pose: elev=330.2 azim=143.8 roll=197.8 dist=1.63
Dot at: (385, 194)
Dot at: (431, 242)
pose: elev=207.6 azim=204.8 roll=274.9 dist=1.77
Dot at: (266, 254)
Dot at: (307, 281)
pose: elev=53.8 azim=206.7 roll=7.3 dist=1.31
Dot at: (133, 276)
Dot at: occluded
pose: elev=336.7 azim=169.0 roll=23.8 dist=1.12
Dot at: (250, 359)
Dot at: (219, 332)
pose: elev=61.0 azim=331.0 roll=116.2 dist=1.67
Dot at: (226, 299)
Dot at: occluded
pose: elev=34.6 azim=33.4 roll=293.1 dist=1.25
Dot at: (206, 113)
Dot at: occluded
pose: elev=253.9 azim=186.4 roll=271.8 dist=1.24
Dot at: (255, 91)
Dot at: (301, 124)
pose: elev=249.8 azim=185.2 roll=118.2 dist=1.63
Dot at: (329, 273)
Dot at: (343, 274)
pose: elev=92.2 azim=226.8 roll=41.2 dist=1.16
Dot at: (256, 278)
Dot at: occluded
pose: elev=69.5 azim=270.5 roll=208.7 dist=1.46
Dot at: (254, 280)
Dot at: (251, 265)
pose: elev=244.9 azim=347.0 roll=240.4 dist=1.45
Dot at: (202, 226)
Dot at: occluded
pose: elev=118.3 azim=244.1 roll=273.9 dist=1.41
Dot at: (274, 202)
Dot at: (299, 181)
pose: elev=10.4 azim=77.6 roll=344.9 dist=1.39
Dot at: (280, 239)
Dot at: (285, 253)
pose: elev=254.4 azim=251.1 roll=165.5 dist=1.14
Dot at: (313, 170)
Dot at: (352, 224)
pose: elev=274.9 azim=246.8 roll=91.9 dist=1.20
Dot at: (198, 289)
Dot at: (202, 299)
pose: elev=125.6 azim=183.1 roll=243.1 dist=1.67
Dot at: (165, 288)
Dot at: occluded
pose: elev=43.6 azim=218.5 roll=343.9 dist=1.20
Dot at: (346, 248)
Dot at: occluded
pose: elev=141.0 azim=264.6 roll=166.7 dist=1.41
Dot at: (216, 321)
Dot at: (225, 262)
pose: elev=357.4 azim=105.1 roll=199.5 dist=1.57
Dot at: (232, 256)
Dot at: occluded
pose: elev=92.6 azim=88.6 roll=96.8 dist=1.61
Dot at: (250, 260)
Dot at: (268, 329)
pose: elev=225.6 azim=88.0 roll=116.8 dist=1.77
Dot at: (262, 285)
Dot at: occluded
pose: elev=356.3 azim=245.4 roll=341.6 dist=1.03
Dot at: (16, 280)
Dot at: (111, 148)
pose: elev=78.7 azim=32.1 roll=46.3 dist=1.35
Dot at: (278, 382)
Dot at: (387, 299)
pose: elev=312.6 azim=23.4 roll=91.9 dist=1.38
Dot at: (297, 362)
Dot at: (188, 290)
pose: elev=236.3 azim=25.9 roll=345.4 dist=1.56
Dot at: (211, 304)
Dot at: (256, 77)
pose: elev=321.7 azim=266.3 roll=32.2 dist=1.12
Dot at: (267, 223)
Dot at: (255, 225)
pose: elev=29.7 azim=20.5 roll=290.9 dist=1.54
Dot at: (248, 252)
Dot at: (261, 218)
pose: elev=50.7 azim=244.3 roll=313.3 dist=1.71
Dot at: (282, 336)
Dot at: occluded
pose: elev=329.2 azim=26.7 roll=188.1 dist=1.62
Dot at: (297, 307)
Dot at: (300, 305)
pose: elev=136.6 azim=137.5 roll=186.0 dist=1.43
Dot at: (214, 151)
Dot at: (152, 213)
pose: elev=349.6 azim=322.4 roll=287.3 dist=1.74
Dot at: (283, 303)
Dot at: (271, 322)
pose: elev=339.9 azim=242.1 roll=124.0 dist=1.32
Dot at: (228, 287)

◆ What to do: Can you write out again only the lines from the line with "pose: elev=92.6 azim=88.6 roll=96.8 dist=1.61" to the line with "Dot at: (255, 225)", switching every "dist" to "distance" and keeping everything else unchanged?

◆ Finished task:
pose: elev=92.6 azim=88.6 roll=96.8 distance=1.61
Dot at: (250, 260)
Dot at: (268, 329)
pose: elev=225.6 azim=88.0 roll=116.8 distance=1.77
Dot at: (262, 285)
Dot at: occluded
pose: elev=356.3 azim=245.4 roll=341.6 distance=1.03
Dot at: (16, 280)
Dot at: (111, 148)
pose: elev=78.7 azim=32.1 roll=46.3 distance=1.35
Dot at: (278, 382)
Dot at: (387, 299)
pose: elev=312.6 azim=23.4 roll=91.9 distance=1.38
Dot at: (297, 362)
Dot at: (188, 290)
pose: elev=236.3 azim=25.9 roll=345.4 distance=1.56
Dot at: (211, 304)
Dot at: (256, 77)
pose: elev=321.7 azim=266.3 roll=32.2 distance=1.12
Dot at: (267, 223)
Dot at: (255, 225)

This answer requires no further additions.